Start of The records

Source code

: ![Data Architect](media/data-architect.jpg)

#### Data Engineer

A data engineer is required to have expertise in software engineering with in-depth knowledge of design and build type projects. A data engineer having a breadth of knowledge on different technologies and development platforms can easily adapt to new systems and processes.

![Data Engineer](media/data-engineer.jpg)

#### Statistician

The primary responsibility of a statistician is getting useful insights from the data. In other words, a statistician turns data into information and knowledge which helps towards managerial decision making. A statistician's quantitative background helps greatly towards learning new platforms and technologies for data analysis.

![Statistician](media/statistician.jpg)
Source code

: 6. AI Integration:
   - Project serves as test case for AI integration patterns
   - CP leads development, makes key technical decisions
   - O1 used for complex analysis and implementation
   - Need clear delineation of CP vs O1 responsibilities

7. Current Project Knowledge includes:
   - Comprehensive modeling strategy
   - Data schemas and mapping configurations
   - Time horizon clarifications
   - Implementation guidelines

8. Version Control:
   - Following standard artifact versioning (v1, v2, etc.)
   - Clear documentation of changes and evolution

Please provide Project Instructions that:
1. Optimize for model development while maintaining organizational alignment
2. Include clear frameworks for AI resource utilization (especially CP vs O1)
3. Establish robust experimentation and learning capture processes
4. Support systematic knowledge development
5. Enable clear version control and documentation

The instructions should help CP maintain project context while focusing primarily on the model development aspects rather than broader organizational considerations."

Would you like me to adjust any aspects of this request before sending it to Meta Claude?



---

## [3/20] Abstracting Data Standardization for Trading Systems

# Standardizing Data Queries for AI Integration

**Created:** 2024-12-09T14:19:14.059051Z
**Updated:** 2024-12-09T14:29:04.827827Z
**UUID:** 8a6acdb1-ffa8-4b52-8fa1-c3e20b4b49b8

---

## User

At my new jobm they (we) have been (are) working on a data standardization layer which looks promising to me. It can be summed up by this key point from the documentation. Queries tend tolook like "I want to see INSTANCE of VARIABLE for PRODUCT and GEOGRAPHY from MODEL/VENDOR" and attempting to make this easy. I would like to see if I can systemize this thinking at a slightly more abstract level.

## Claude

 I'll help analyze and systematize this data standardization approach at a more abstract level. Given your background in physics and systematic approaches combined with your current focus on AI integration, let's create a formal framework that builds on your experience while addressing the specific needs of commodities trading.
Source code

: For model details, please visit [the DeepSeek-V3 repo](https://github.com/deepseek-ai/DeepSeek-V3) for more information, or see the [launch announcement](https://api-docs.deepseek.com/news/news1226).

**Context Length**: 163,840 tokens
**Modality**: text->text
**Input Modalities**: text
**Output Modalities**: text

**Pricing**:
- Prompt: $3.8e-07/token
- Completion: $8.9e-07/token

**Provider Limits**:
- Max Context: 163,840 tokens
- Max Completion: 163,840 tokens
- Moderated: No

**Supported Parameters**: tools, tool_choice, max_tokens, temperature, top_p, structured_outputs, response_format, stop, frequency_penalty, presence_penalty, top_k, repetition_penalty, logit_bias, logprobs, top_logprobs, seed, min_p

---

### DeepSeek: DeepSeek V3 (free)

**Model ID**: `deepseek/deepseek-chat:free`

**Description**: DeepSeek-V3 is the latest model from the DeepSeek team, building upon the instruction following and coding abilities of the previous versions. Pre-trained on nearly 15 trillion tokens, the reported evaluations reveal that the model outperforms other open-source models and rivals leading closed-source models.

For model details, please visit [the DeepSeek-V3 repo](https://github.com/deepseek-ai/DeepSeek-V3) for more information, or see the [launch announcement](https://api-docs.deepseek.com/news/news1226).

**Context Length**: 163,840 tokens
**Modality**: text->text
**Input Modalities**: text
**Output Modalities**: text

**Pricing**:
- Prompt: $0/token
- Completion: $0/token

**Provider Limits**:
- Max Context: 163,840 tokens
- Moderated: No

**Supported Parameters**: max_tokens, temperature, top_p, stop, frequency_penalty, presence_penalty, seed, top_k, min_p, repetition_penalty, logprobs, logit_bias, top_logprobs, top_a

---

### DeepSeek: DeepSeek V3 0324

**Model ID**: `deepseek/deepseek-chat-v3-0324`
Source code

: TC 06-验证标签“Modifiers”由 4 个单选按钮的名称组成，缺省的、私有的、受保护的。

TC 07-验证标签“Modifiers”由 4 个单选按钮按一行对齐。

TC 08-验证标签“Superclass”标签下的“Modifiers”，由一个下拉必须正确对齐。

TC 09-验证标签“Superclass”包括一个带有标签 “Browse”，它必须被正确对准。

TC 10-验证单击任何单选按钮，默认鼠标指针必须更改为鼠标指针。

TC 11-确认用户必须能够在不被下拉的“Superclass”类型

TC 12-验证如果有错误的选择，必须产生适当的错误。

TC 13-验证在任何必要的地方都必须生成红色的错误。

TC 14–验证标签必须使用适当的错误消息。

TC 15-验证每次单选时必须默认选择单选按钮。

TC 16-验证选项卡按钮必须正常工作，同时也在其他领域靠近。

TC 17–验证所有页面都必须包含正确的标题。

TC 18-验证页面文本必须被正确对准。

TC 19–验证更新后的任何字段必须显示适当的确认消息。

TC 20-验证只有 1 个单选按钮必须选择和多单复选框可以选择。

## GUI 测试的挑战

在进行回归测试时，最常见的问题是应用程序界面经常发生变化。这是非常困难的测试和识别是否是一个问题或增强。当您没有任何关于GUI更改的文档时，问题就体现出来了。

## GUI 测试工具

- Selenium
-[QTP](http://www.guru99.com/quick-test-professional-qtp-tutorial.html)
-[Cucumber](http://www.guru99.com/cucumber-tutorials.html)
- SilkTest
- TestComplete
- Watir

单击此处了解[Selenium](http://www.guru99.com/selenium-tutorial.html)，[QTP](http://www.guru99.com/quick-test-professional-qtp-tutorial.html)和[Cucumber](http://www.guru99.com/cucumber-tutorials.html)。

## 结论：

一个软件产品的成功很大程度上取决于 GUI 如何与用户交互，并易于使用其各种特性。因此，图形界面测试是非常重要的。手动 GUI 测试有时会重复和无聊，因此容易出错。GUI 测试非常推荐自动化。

End of The records

• [Action item]: Pull out each line of the data that contains the string "Completion". Case counts.

• [Task output]:
- Completion: $8.9e-07/token
- Max Completion: 163,840 tokens
- Completion: $0/token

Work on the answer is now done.